变量函数（va_arg）不适用于float，而printf有效吗？ 有什么区别？

Question

I just happened to have similar situation like in this question from two years:

Variadic function (va_arg) doesn't work with float?

There is said that the problem is promoting float to double when we call things like

    va_arg(arg, float)

My question is at the end of this post, but first let's take a look at @Jack's answer below the question linked above:

#include <stdio.h>          
#include <stdarg.h>

void foo(int n, ...)
{   
    va_list vl;
    va_start(vl, n);

    int c; 
    double val; 

    for(c = 0; c < n; c++) {
        val = va_arg(vl, double);
        printf("%f\n", val);
    }

    va_end(vl);
}


int main(void)
{
  foo(2, 3.3f, 4.4f);
  return 0;
}

Output:

3.300000
4.400000

Now, if we change val = va_arg(vl, double) into val = va_arg(vl, float) , we will get (at least I get in MSVS 2012):

36893488147419103000.000000
2.162500

Let's go into my question now.

In this topic: C/C++ va_list not returning arguments properly most voted answer and it's comment says that printf also promotes float 's to double 's.

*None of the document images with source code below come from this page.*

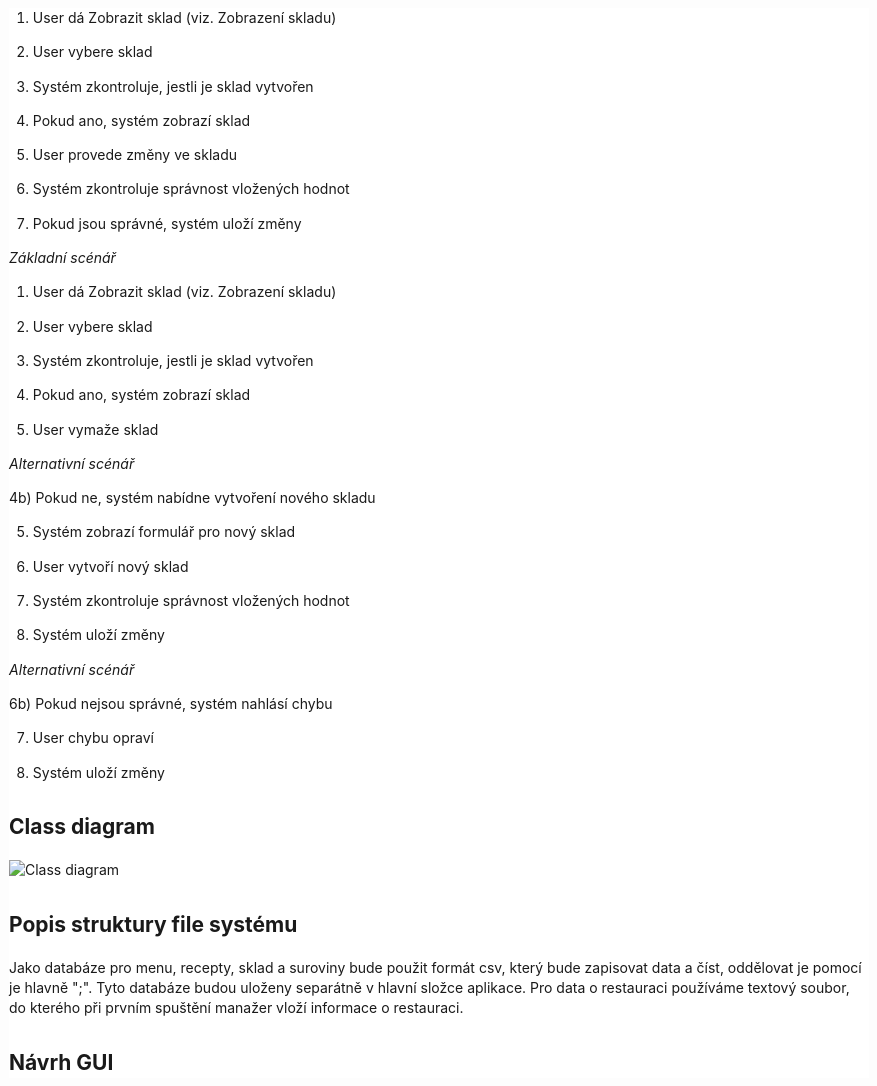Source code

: 1) User dá Zobrazit sklad (viz. Zobrazení skladu)

2) User vybere sklad

3) Systém zkontroluje, jestli je sklad vytvořen

4) Pokud ano, systém zobrazí sklad

5) User provede změny ve skladu

6) Systém zkontroluje správnost vložených hodnot

7) Pokud jsou správné, systém uloží změny

*Základní scénář*

1) User dá Zobrazit sklad (viz. Zobrazení skladu)

2) User vybere sklad

3) Systém zkontroluje, jestli je sklad vytvořen

4) Pokud ano, systém zobrazí sklad

5) User vymaže sklad

*Alternativní scénář*

4b) Pokud ne, systém nabídne vytvoření nového skladu

5) Systém zobrazí formulář pro nový sklad

6) User vytvoří nový sklad

7) Systém zkontroluje správnost vložených hodnot

8) Systém uloží změny

*Alternativní scénář*

6b) Pokud nejsou správné, systém nahlásí chybu

7) User chybu opraví

8) Systém uloží změny



## Class diagram ##

![Class diagram](https://github.com/simn00/Kuchyn-/blob/master/class.PNG?raw=true)

## Popis struktury file systému ##

Jako databáze pro menu, recepty, sklad a suroviny bude použit formát csv, který bude zapisovat data a číst, oddělovat je pomocí je hlavně &quot;;&quot;. Tyto databáze budou uloženy separátně v hlavní složce aplikace. Pro data o restauraci používáme textový soubor, do kterého při prvním spuštění manažer vloží informace o restauraci.



## Návrh GUI ##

But what is difference? If both of them promotes float into double , why printf writes values correctly, while va_arg gives us such a nasal demons?

Answer 1

It's not printf that promotes the float argument to double , it is compiler that does it. In other words, by the time your va_arg or printf or any other function with variable number of arguments gets the control, all the float s are already promoted to double s; the original float s are not available for retrieval.

The difference between printf and va_arg is that printf follows the rules set up by the standard, and request the parameter of a promoted type (ie double ) when it sees the corresponding format specifier in the format string. Hence it successfully gets a double with the promoted value of the float in it, and produces the desired output.

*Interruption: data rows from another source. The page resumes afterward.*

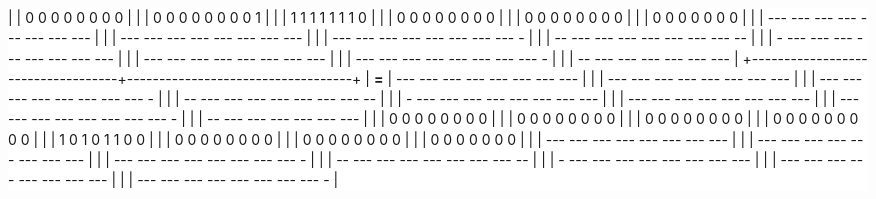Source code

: |                                   |  0   0   0   0   0   0   0   0    |
|                                   | 0   0   0   0   0   0   0   0   1 |
|                                   |    1   1   1   1   1   1   1   0  |
|                                   |   0   0   0   0   0   0   0   0   |
|                                   |  0   0   0   0   0   0   0   0    |
|                                   | 0   0   0   0   0   0   0         |
|                                   |   --- --- --- --- --- --- --- --- |
|                                   |  --- --- --- --- --- --- --- ---  |
|                                   | --- --- --- --- --- --- --- --- - |
|                                   | -- --- --- --- --- --- --- --- -- |
|                                   | - --- --- --- --- --- --- --- --- |
|                                   |  --- --- --- --- --- --- --- ---  |
|                                   | --- --- --- --- --- --- --- --- - |
|                                   | -- --- --- --- --- --- ---        |
+-----------------------------------+-----------------------------------+
| **=**                             |   --- --- --- --- --- --- --- --- |
|                                   |  --- --- --- --- --- --- --- ---  |
|                                   | --- --- --- --- --- --- --- --- - |
|                                   | -- --- --- --- --- --- --- --- -- |
|                                   | - --- --- --- --- --- --- --- --- |
|                                   |  --- --- --- --- --- --- --- ---  |
|                                   | --- --- --- --- --- --- --- --- - |
|                                   | -- --- --- --- --- --- ---        |
|                                   |    0   0   0   0   0   0   0   0  |
|                                   |   0   0   0   0   0   0   0   0   |
|                                   |  0   0   0   0   0   0   0   0    |
|                                   | 0   0   0   0   0   0   0   0   0 |
|                                   |    1   0   1   0   1   1   0   0  |
|                                   |   0   0   0   0   0   0   0   0   |
|                                   |  0   0   0   0   0   0   0   0    |
|                                   | 0   0   0   0   0   0   0         |
|                                   |   --- --- --- --- --- --- --- --- |
|                                   |  --- --- --- --- --- --- --- ---  |
|                                   | --- --- --- --- --- --- --- --- - |
|                                   | -- --- --- --- --- --- --- --- -- |
|                                   | - --- --- --- --- --- --- --- --- |
|                                   |  --- --- --- --- --- --- --- ---  |
|                                   | --- --- --- --- --- --- --- --- - |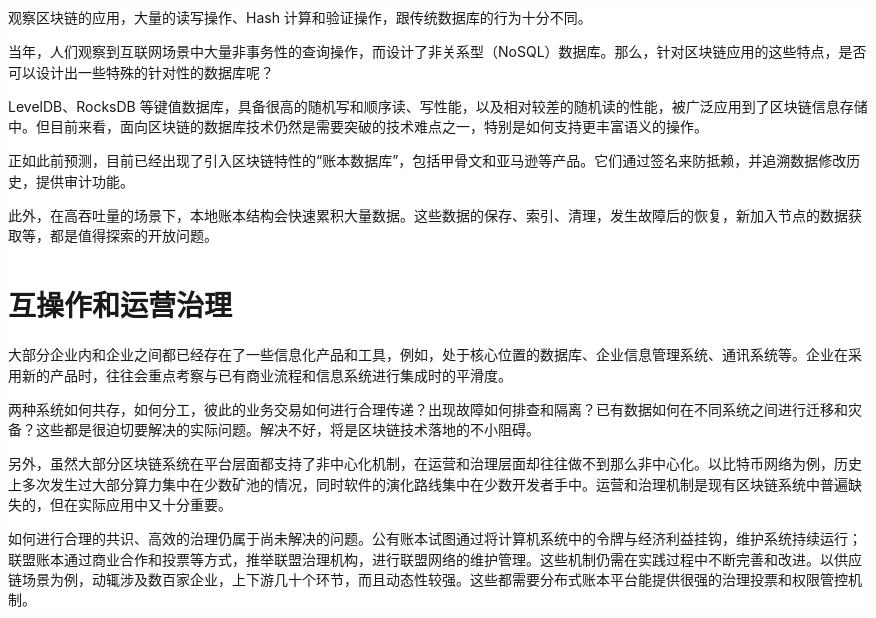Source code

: 观察区块链的应用，大量的读写操作、Hash 计算和验证操作，跟传统数据库的行为十分不同。

当年，人们观察到互联网场景中大量非事务性的查询操作，而设计了非关系型（NoSQL）数据库。那么，针对区块链应用的这些特点，是否可以设计出一些特殊的针对性的数据库呢？

LevelDB、RocksDB 等键值数据库，具备很高的随机写和顺序读、写性能，以及相对较差的随机读的性能，被广泛应用到了区块链信息存储中。但目前来看，面向区块链的数据库技术仍然是需要突破的技术难点之一，特别是如何支持更丰富语义的操作。

正如此前预测，目前已经出现了引入区块链特性的“账本数据库”，包括甲骨文和亚马逊等产品。它们通过签名来防抵赖，并追溯数据修改历史，提供审计功能。

此外，在高吞吐量的场景下，本地账本结构会快速累积大量数据。这些数据的保存、索引、清理，发生故障后的恢复，新加入节点的数据获取等，都是值得探索的开放问题。

# 互操作和运营治理

大部分企业内和企业之间都已经存在了一些信息化产品和工具，例如，处于核心位置的数据库、企业信息管理系统、通讯系统等。企业在采用新的产品时，往往会重点考察与已有商业流程和信息系统进行集成时的平滑度。

两种系统如何共存，如何分工，彼此的业务交易如何进行合理传递？出现故障如何排查和隔离？已有数据如何在不同系统之间进行迁移和灾备？这些都是很迫切要解决的实际问题。解决不好，将是区块链技术落地的不小阻碍。

另外，虽然大部分区块链系统在平台层面都支持了非中心化机制，在运营和治理层面却往往做不到那么非中心化。以比特币网络为例，历史上多次发生过大部分算力集中在少数矿池的情况，同时软件的演化路线集中在少数开发者手中。运营和治理机制是现有区块链系统中普遍缺失的，但在实际应用中又十分重要。

如何进行合理的共识、高效的治理仍属于尚未解决的问题。公有账本试图通过将计算机系统中的令牌与经济利益挂钩，维护系统持续运行；联盟账本通过商业合作和投票等方式，推举联盟治理机构，进行联盟网络的维护管理。这些机制仍需在实践过程中不断完善和改进。以供应链场景为例，动辄涉及数百家企业，上下游几十个环节，而且动态性较强。这些都需要分布式账本平台能提供很强的治理投票和权限管控机制。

On the other hand, when va_arg calls val = va_arg(vl, float) it ignores the promotion rule, and gets an invalid representation in return.

Answer 2

Arguments to variable argument functions gets special promotion rules.

The one relevant here is that passing a float as a variable argument gets promoted to a double. Meaning you cannot extract the argument as a float, as it has been passed as a double. This is done by the compiler, it has nothing to do with printf .

This means the code val = va_arg(vl, float) is not valid, as the argument is not a float, it's a double. If you really need to deal with the passed in values as a float, at best you can do

float val = (float) va_arg(vl, double)

Note that the %f specifier for printf expects an argument of type double , not a float

Answer 3

printf does not take arguments of type float .

The "%f" format specifier, for example, requires an argument of type double . "%Lf" requires an argument of type long double . There is no format that requires an argument of type float (which would be promoted to double anyway, not by printf itself but simply because of the semantics of calls to variadic functions).

So assuming printf is implemented in C, and that it uses the <stdarg.h> mechanisms to read its arguments, there is no invocation of va_arg() for type float in the implementation of printf .

Any variadic function that does attempt to invoke va_arg() for type float will have undefined behavior, since there can be no float arguments to such a function. printf works because it doesn't do that.

Answer 4

But what is difference? If both of them promotes float into double , why printf writes values correctly, while va_arg gives us such a nasal demons?

There's no difference, except the fact (stated in the question itself), that printf is coded in a way to treat float as double . In other words, somewhere inside printf , when the format string contains information that there should be a floating point number, the function does va_arg(vl, double) , just like you did.